What's working at the State level can be applied nationally. We, the voters after all, drive what happens. The media, the spin machines, the party PR folks, may try to control the microphone, but we own the building. Parties depend on volunteers, and if those volunteers are motivated conservatives they will define the actions that follow. If necessary, a lot of Republican office holders can be tossed out and replaced, repeatedly in a winnowing process. It may be slow going at first, but these kind of things develop a synergy that produces faster results as they build.

So, a Democratic Party that's the modern day equivalent of the Whigs. A chastened Republican party that's been reminded of their principles. Now what?

Here we move from the realist to the dreamworld, I'll admit it. I've long believe, as many other have, that America should be represented by only to political parties. Such a reductionist us v. them, A or B, up or down, this or that mindset just doesn't encompass the vastness and complexity of America. I think America can easily support five major parties.

First, the Democrats can split in two. One, into a labor-based, working people's party that focuses on keeping Big Business in check and getting a Fair Deal for working Americans. Mildly socialist and not really socially focused. Call them the Mondale Democrats or Social Democrats. Let them keep the old party name. I suspect a lot of African-Americans would end up here. I think this party settles at 25% of the electorate.

The other half is farther over to the Left and encompasses those who want to redesign the nation and society. Very socialist, activist, the party of change. Use the modern Green Party as the seed and let them keep this name.
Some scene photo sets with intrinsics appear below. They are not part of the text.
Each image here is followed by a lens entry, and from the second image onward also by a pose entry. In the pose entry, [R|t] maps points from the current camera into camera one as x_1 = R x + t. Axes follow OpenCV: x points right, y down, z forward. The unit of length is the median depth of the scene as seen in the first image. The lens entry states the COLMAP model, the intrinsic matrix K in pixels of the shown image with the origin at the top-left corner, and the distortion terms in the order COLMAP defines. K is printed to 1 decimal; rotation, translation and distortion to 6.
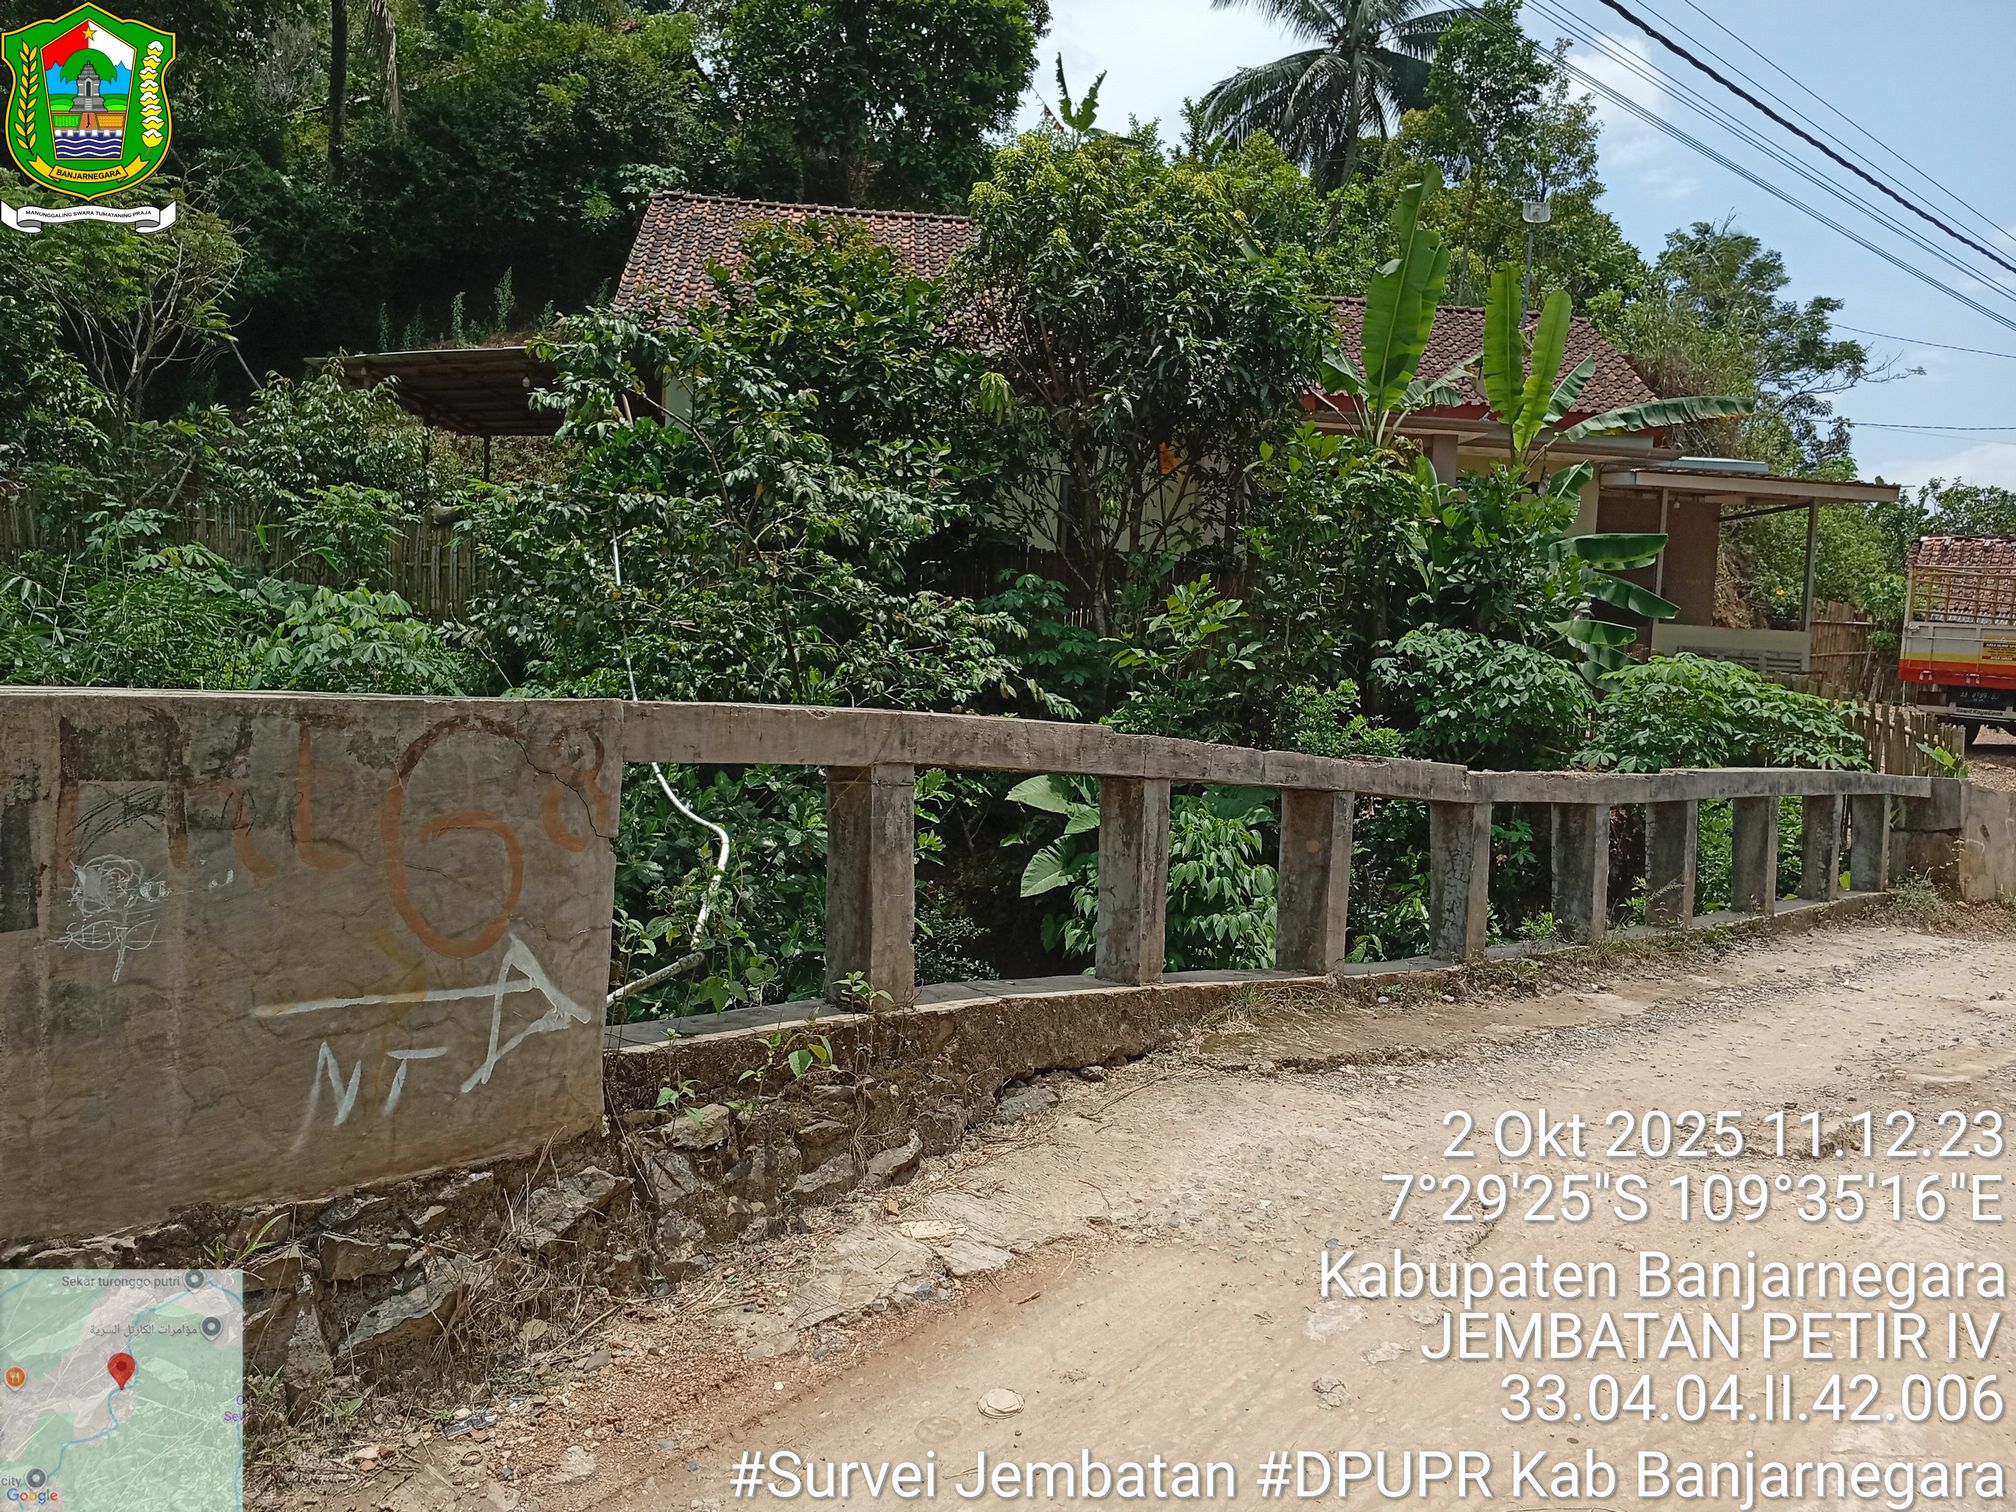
lens RADIAL K [[1501.4, 0, 1004.8], [0, 1501.4, 795.0], [0, 0, 1]] dist [0.048987, -0.136822]
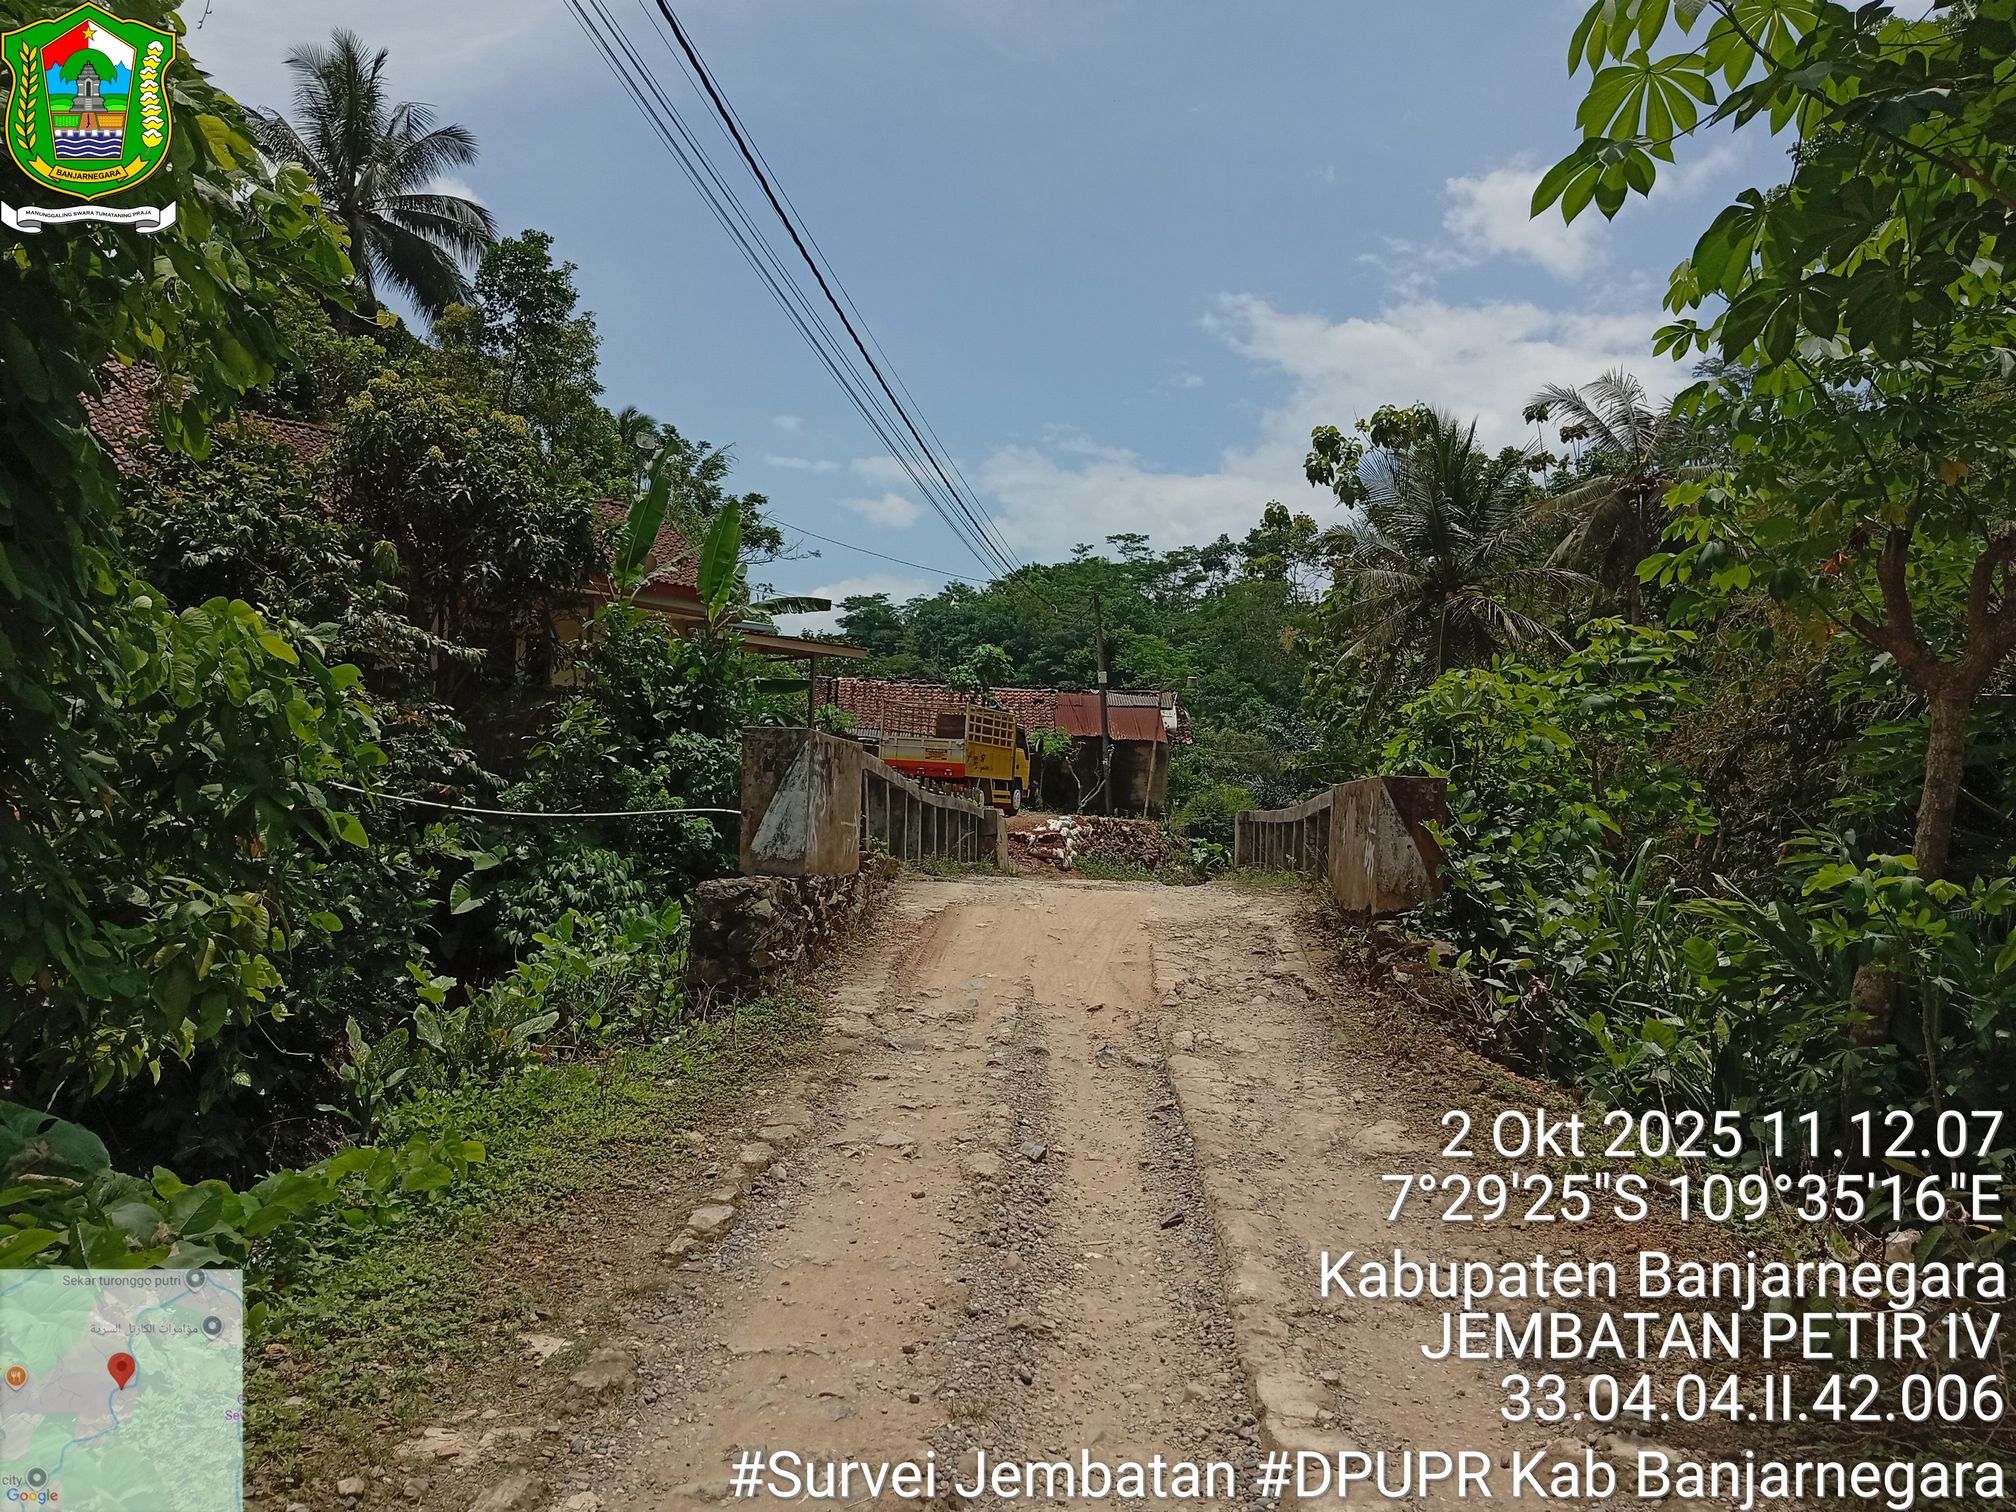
lens RADIAL K [[1688.4, 0, 1009.6], [0, 1688.4, 820.6], [0, 0, 1]] dist [0.001150, -0.074383]
pose [[0.737095, -0.013073, 0.675663, -0.462786], [0.056265, 0.997529, -0.042080, 0.051946], [-0.673443, 0.069033, 0.736009, -0.362944]]
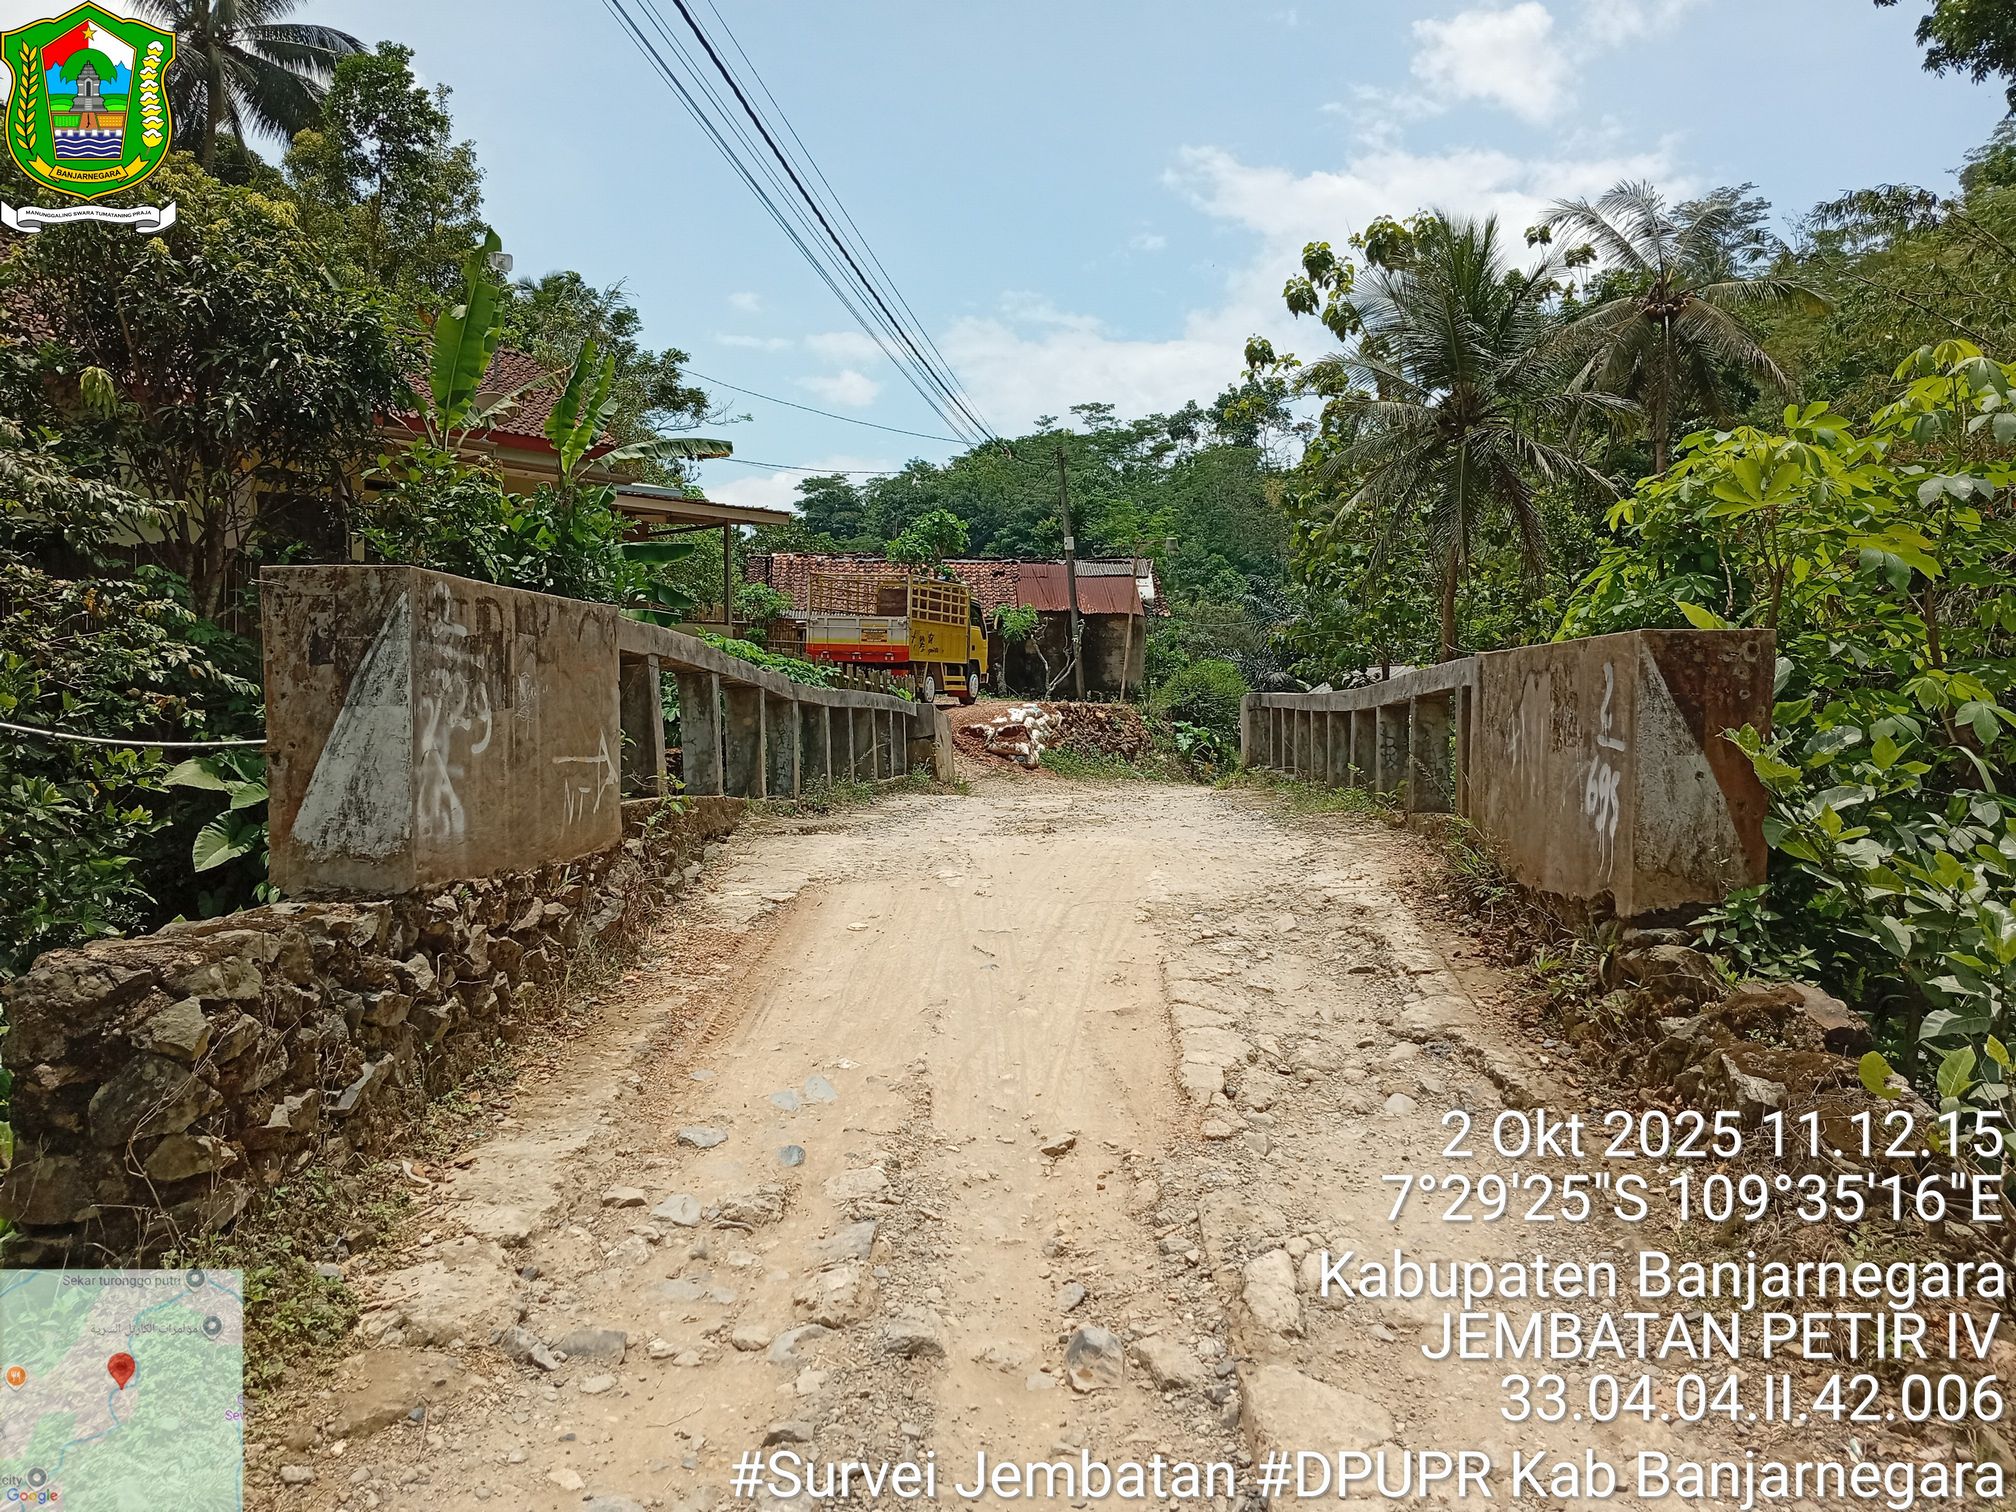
lens RADIAL K [[1582.9, 0, 1003.9], [0, 1582.9, 811.8], [0, 0, 1]] dist [0.065272, -0.173935]
pose [[0.729703, -0.085290, 0.678424, -0.226630], [0.090021, 0.995537, 0.028331, 0.031645], [-0.677813, 0.040399, 0.734124, -0.136389]]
Probably 10 percent of the electorate.

The Republicans also divide in two. The big part becomes Rush Limbaugh-style conservatives. Pro business, free markets, pro-globalisation, not at all interested in social issues except as they tinker with markets and business. East Coast Rockefeller Republicans. I think they, too, end up around 25%.

Then we have the social conservatives, those who wish for an explicitly Christian nation, as we had until the early 20th century. Call them the Christian Patriot party, which I think describes them well. I think this is about another 10% or maybe more. Depending on how the nation changes while the political shift is happening, this could be higher, and would reduce the new Democrats and new Republicans.

Neither the new Greens nor the Christian Patriots should be thought of solely as the farthest edges of the Left or Right. They are the homes for those who make common cause with sympathetic centrists who aren't heavily motivated to change.

Then you have the Libertarians, those driven to reduce the reach of government at all levels and in all areas. A lot of former Republicans end up here, dissatisfied with the stance of the New Republicans and some Democrats as well. This is maybe 5% of the electorate.

How does work get done when power is divided so much? Not a lot happens, actually, unless a true majority wants it. Every party has to make alliances to get a win.

This post has gotten too long, as I sometimes do. We'll end it here since we've drifted into the dreamworld.

To return to my original point, giving power back to the Democrats is not the cure to Republicans losing their way in the run to the pig trough of power. Smaller government that cannot have spoils to give is the answer. We can't get there with Democrats. Not now, not ever. They must be crushed first.

Next we bully the Republicans and lop off a few heads to make the point. Then, in the unbalanced political world that results, when the unwieldy whole is going to topple of its own precariousness, someone takes over the Reform Party as a neo-libertarian agent of change. We can remake the map of politics for a better future.